[Page-level text extractions]
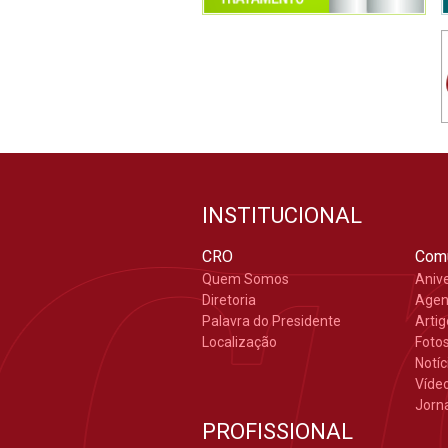
INSTITUCIONAL
CRO
Com
Quem Somos
Aniv
Diretoria
Age
Palavra do Presidente
Arti
Localização
Foto
Notíc
Víde
Jorn
PROFISSIONAL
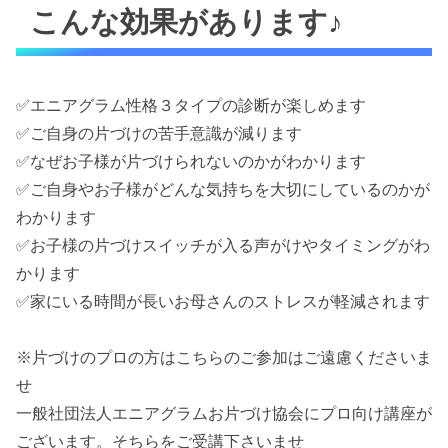
こんな効果があります♪
✅エニアグラム性格３タイプの診断が楽しめます
✅ご自身の片づけの苦手意識が減ります
✅なぜお子様が片づけられないのかがわかります
✅ご自身やお子様がどんな気持ちを大切にしているのかが
わかります
✅お子様の片づけスイッチが入る声がけやタイミングがわ
かります
✅家にいる時間が長いお母さんのストレスが軽減されます
※片づけのプロの方はこちらのご参加はご遠慮くださいま
せ
一般社団法人エニアグラムお片づけ協会にプロ向け講座が
ございます。そちらをご受講下さいませ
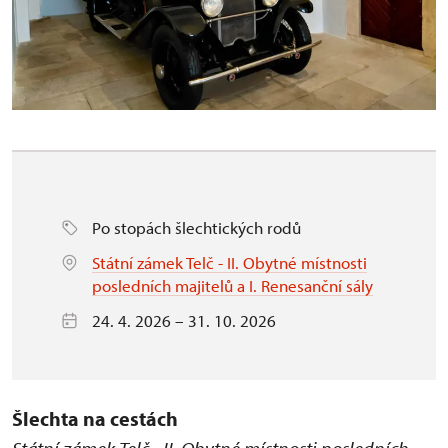
Po stopách šlechtických rodů
Státní zámek Telč - II. Obytné místnosti
posledních majitelů a I. Renesanční sály
24. 4. 2026 – 31. 10. 2026
Šlechta na cestách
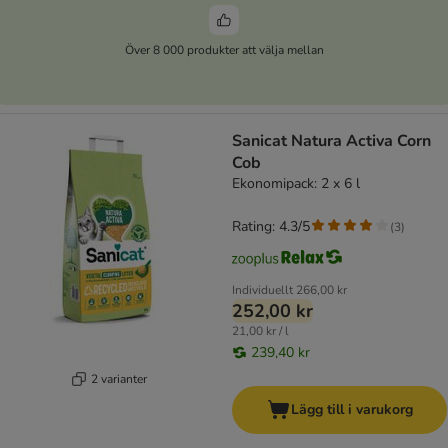
Över 8 000 produkter att välja mellan
Sanicat Natura Activa Corn
Cob
Ekonomipack: 2 x 6 l
Rating: 4.3/5
(
3
)
Individuellt
266,00 kr
252,00 kr
21,00 kr / l
239,40 kr
2 varianter
Lägg till i varukorg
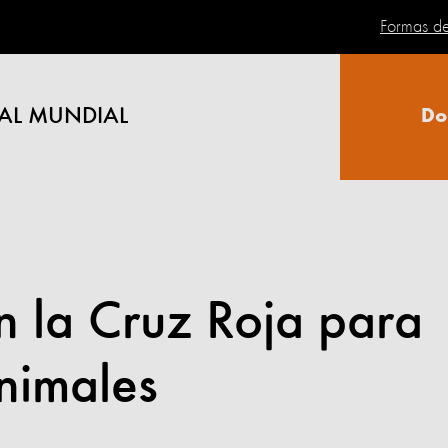
Formas d
AL MUNDIAL
Do
n la Cruz Roja para
nimales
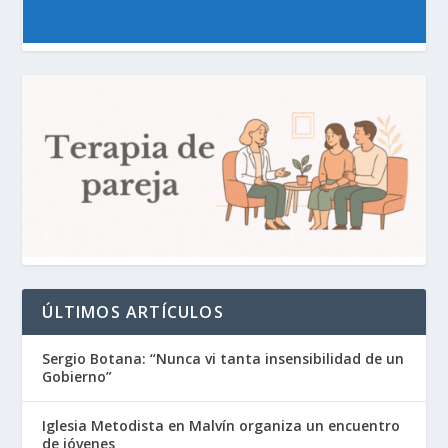
ÚLTIMOS ARTÍCULOS
Sergio Botana: “Nunca vi tanta insensibilidad de un
Gobierno”
Iglesia Metodista en Malvín organiza un encuentro
de jóvenes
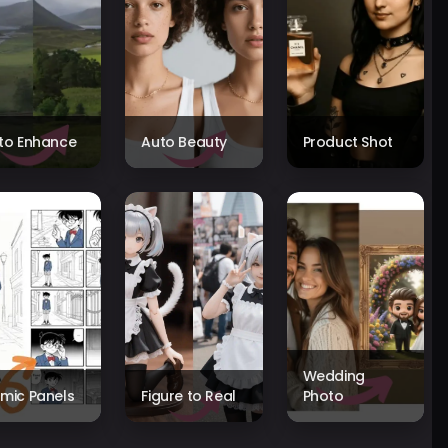
to Enhance
Auto Beauty
Product Shot
Wedding
mic Panels
Figure to Real
Photo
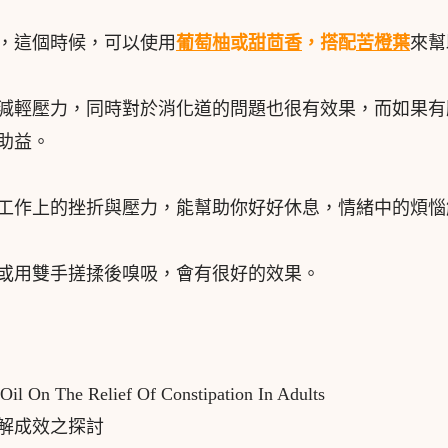
，這個時候，可以使用
葡萄柚
或
甜茴香
，搭配
苦橙葉
來幫
減輕壓力，同時對於消化道的問題也很有效果，而如果有
助益。
工作上的挫折與壓力，能幫助你好好休息，情緒中的煩惱
或用雙手搓揉後嗅吸，會有很好的效果。
 Oil On The Relief Of Constipation In Adults
解成效之探討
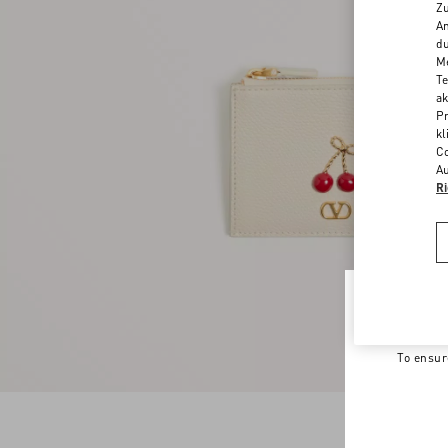
Zu
An
du
Me
Te
ak
Pr
kl
Co
Au
Ri
Welco
To ensur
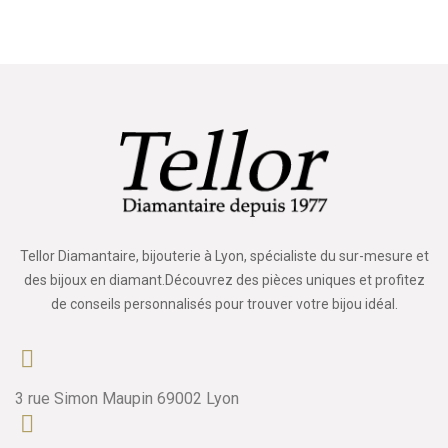
Tellor Diamantaire, bijouterie à Lyon, spécialiste du sur-mesure et
des bijoux en diamant.Découvrez des pièces uniques et profitez
de conseils personnalisés pour trouver votre bijou idéal.
3 rue Simon Maupin 69002 Lyon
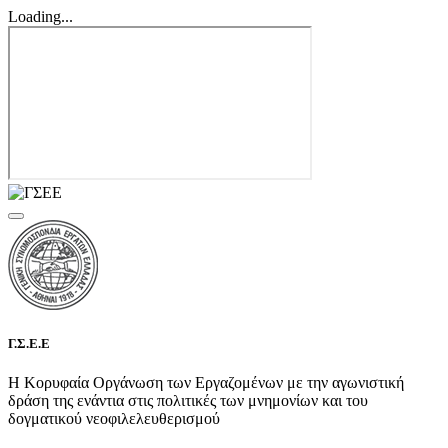
Loading...
Γ.Σ.Ε.Ε
Η Κορυφαία Οργάνωση των Εργαζομένων με την αγωνιστική
δράση της ενάντια στις πολιτικές των μνημονίων και του
δογματικού νεοφιλελευθερισμού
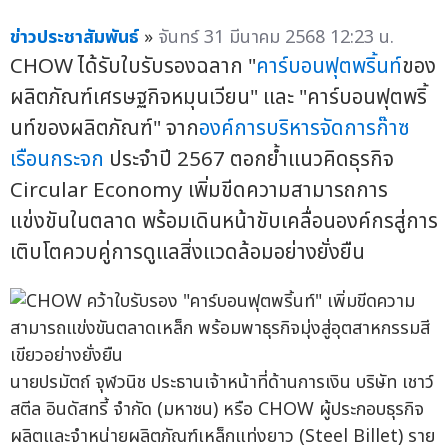
ข่าวประชาสัมพันธ์
»
จันทร์ 31 มีนาคม 2568 12:23 น.
CHOW ได้รับใบรับรองฉลาก "
คาร์บอนฟุตพริ้นท์
ของ
ผลิตภัณฑ์เศรษฐกิจหมุนเวียน" และ "คาร์บอนฟุตพริ้
นท์ของผลิตภัณฑ์" จาก
องค์การบริหารจัดการก๊าซ
เรือนกระจก
ประจำปี 2567 ตอกย้ำแนวคิดธุรกิจ
Circular Economy เพิ่มขีดความสามารถการ
แข่งขันในตลาด พร้อมเดินหน้าขับเคลื่อนองค์กรสู่การ
เติบโตควบคู่การดูแลสิ่งแวดล้อมอย่างยั่งยืน
นายปรมัตถ์ จุฬวนิช ประธานเจ้าหน้าที่ด้านการเงิน บริษัท เชาว์
สตีล อินดัสทรี้ จำกัด (มหาชน) หรือ CHOW ผู้ประกอบธุรกิจ
ผลิตและจำหน่ายผลิตภัณฑ์เหล็กแท่งยาว (Steel Billet) ราย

• Assignment: Output every entry exactly. Pictures stay out.

• Task result:
INSTITUCIONAL
CRO
Com
Quem Somos
Aniv
Diretoria
Age
Palavra do Presidente
Arti
Localização
Foto
Notíc
Víde
Jorn
PROFISSIONAL
こんな効果があります♪
✅エニアグラム性格３タイプの診断が楽しめます
✅ご自身の片づけの苦手意識が減ります
✅なぜお子様が片づけられないのかがわかります
✅ご自身やお子様がどんな気持ちを大切にしているのかが
わかります
✅お子様の片づけスイッチが入る声がけやタイミングがわ
かります
✅家にいる時間が長いお母さんのストレスが軽減されます
※片づけのプロの方はこちらのご参加はご遠慮くださいま
せ
一般社団法人エニアグラムお片づけ協会にプロ向け講座が
ございます。そちらをご受講下さいませ
Po stopách šlechtických rodů
Státní zámek Telč - II. Obytné místnosti
posledních majitelů a I. Renesanční sály
24. 4. 2026 – 31. 10. 2026
Šlechta na cestách
Över 8 000 produkter att välja mellan
Sanicat Natura Activa Corn
Cob
Ekonomipack: 2 x 6 l
Rating: 4.3/5
(
3
)
Individuellt
266,00 kr
252,00 kr
21,00 kr / l
239,40 kr
2 varianter
Lägg till i varukorg
Formas d
AL MUNDIAL
Do
n la Cruz Roja para
nimales
ÚLTIMOS ARTÍCULOS
Sergio Botana: “Nunca vi tanta insensibilidad de un
Gobierno”
Iglesia Metodista en Malvín organiza un encuentro
de jóvenes
to Enhance
Auto Beauty
Product Shot
Wedding
mic Panels
Figure to Real
Photo
，這個時候，可以使用
葡萄柚
或
甜茴香
，搭配
苦橙葉
來幫
減輕壓力，同時對於消化道的問題也很有效果，而如果有
助益。
工作上的挫折與壓力，能幫助你好好休息，情緒中的煩惱
或用雙手搓揉後嗅吸，會有很好的效果。
 Oil On The Relief Of Constipation In Adults
解成效之探討
Zu
An
du
Me
Te
ak
Pr
kl
Co
Au
Ri
Welco
To ensur
Tellor Diamantaire, bijouterie à Lyon, spécialiste du sur-mesure et
des bijoux en diamant.Découvrez des pièces uniques et profitez
de conseils personnalisés pour trouver votre bijou idéal.
3 rue Simon Maupin 69002 Lyon
Loading...
Γ.Σ.Ε.Ε
Η Κορυφαία Οργάνωση των Εργαζομένων με την αγωνιστική
δράση της ενάντια στις πολιτικές των μνημονίων και του
δογματικού νεοφιλελευθερισμού
ข่าวประชาสัมพันธ์
»
จันทร์ 31 มีนาคม 2568 12:23 น.
CHOW ได้รับใบรับรองฉลาก "
คาร์บอนฟุตพริ้นท์
ของ
ผลิตภัณฑ์เศรษฐกิจหมุนเวียน" และ "คาร์บอนฟุตพริ้
นท์ของผลิตภัณฑ์" จาก
องค์การบริหารจัดการก๊าซ
เรือนกระจก
ประจำปี 2567 ตอกย้ำแนวคิดธุรกิจ
Circular Economy เพิ่มขีดความสามารถการ
แข่งขันในตลาด พร้อมเดินหน้าขับเคลื่อนองค์กรสู่การ
เติบโตควบคู่การดูแลสิ่งแวดล้อมอย่างยั่งยืน
นายปรมัตถ์ จุฬวนิช ประธานเจ้าหน้าที่ด้านการเงิน บริษัท เชาว์
สตีล อินดัสทรี้ จำกัด (มหาชน) หรือ CHOW ผู้ประกอบธุรกิจ
ผลิตและจำหน่ายผลิตภัณฑ์เหล็กแท่งยาว (Steel Billet) ราย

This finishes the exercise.